#### [Your task]
List all the lines in these records that hold "матрицы".

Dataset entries
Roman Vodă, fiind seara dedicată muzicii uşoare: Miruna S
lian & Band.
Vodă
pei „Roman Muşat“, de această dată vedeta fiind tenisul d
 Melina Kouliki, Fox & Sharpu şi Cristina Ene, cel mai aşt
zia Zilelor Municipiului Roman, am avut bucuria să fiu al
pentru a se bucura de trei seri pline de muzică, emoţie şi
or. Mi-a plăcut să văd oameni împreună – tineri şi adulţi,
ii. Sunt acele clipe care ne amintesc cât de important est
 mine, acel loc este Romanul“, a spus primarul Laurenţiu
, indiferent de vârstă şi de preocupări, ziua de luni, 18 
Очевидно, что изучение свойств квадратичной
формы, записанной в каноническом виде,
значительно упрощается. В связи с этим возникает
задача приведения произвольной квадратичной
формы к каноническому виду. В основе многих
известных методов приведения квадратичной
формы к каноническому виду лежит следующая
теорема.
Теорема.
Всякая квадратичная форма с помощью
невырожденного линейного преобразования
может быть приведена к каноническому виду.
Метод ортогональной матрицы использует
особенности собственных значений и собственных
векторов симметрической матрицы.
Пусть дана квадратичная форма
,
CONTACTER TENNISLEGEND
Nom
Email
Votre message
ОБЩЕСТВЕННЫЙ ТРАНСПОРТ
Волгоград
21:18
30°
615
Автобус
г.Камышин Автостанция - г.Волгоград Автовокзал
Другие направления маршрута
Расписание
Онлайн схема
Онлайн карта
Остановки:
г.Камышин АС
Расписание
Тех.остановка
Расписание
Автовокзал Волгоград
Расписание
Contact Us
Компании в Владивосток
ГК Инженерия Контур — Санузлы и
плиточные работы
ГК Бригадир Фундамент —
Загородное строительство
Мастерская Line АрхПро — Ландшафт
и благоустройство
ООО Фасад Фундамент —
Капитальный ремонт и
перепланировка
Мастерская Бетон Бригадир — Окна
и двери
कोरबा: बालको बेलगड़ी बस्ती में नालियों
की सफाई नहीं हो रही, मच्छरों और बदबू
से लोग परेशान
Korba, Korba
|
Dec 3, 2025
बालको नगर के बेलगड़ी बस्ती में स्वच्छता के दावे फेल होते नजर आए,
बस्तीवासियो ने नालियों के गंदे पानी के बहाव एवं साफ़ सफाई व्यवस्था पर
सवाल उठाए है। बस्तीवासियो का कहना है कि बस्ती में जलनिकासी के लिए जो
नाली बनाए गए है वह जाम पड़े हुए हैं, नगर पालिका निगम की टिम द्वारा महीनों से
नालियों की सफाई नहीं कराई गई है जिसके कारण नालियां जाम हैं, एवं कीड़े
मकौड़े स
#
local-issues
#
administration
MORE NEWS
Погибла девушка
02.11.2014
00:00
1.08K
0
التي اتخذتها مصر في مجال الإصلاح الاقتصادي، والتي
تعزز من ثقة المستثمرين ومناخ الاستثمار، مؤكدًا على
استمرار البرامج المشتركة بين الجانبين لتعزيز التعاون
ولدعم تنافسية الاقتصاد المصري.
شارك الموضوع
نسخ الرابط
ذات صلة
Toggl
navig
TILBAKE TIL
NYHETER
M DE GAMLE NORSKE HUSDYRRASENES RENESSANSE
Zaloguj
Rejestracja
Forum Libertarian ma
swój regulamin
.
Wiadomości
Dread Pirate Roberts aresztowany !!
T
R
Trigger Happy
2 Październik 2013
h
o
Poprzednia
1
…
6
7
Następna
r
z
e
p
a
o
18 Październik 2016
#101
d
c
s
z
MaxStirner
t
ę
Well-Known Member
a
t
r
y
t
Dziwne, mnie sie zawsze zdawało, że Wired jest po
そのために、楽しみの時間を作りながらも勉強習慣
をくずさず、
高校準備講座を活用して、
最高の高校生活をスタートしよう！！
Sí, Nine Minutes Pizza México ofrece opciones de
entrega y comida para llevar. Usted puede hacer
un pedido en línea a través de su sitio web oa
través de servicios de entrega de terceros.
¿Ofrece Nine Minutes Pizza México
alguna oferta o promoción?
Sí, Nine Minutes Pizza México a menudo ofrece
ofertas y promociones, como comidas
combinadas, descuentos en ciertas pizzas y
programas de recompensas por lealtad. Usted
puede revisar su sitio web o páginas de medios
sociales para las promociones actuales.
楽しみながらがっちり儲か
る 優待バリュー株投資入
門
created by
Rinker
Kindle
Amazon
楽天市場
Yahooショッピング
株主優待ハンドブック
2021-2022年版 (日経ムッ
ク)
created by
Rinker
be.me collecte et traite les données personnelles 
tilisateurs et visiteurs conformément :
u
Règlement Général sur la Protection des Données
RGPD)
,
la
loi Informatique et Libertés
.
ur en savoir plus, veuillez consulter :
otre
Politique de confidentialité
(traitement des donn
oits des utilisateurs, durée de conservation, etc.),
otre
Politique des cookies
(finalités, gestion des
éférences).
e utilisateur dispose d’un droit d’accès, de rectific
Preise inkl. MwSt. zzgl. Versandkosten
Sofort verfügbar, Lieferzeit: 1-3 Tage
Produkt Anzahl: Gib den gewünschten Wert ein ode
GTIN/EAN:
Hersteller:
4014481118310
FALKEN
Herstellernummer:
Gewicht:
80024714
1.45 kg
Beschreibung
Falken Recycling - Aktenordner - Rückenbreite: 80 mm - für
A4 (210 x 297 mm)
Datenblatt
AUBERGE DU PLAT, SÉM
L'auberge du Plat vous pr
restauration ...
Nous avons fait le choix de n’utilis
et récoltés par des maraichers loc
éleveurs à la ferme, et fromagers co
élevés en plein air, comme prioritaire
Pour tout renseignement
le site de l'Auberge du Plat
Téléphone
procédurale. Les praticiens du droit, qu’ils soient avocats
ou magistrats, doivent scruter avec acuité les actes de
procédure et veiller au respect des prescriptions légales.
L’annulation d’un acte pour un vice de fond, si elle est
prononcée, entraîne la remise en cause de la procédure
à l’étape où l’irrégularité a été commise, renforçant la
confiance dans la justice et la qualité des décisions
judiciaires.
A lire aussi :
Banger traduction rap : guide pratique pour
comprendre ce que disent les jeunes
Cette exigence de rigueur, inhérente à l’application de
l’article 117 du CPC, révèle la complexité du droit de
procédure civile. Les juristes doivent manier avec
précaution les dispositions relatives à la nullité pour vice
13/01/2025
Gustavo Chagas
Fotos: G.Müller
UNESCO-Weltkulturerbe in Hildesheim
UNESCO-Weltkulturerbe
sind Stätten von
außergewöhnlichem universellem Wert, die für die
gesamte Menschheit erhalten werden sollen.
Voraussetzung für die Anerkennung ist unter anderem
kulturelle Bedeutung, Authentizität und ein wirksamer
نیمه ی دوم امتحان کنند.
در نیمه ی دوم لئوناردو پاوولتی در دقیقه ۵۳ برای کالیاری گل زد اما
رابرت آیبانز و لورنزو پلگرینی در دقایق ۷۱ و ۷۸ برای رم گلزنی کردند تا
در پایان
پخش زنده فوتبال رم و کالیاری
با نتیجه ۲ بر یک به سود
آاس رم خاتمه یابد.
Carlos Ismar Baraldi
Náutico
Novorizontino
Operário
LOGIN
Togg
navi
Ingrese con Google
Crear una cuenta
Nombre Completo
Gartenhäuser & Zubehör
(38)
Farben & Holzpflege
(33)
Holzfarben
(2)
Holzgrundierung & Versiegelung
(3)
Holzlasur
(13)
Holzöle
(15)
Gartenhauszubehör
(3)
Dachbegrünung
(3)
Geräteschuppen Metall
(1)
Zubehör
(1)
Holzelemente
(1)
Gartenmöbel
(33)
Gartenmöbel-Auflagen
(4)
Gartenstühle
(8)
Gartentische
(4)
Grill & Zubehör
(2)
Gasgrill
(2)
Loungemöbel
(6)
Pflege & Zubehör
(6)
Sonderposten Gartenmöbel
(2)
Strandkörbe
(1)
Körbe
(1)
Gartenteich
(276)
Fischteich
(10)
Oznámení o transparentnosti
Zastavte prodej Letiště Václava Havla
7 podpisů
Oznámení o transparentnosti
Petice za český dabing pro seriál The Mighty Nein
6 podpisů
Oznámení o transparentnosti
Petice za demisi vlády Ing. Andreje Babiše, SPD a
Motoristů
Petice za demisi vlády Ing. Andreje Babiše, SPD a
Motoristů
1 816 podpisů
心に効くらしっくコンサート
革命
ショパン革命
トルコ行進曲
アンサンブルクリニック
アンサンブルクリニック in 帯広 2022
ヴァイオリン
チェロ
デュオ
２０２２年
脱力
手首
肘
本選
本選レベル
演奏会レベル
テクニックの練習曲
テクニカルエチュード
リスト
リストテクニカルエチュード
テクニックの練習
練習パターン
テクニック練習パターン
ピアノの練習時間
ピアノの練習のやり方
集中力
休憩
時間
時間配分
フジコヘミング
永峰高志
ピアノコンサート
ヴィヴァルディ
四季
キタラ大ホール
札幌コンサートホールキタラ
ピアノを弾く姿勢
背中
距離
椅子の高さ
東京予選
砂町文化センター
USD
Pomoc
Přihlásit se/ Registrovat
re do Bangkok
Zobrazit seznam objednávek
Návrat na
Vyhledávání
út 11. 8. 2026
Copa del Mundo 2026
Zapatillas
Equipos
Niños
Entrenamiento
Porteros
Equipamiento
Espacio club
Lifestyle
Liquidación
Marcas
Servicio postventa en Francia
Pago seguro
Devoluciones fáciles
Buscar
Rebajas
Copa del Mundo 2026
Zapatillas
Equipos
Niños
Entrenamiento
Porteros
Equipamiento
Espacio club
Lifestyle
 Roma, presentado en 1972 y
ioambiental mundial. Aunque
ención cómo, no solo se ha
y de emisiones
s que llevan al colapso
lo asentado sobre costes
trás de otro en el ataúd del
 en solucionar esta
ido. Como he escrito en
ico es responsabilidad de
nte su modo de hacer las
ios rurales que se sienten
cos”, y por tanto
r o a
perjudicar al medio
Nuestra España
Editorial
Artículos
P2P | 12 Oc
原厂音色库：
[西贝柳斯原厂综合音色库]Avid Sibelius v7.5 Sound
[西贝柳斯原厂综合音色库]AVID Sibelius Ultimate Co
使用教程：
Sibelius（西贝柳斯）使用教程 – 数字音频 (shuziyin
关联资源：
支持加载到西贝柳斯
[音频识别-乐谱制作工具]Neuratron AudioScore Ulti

#### [Answer below]
Метод ортогональной матрицы использует
векторов симметрической матрицы.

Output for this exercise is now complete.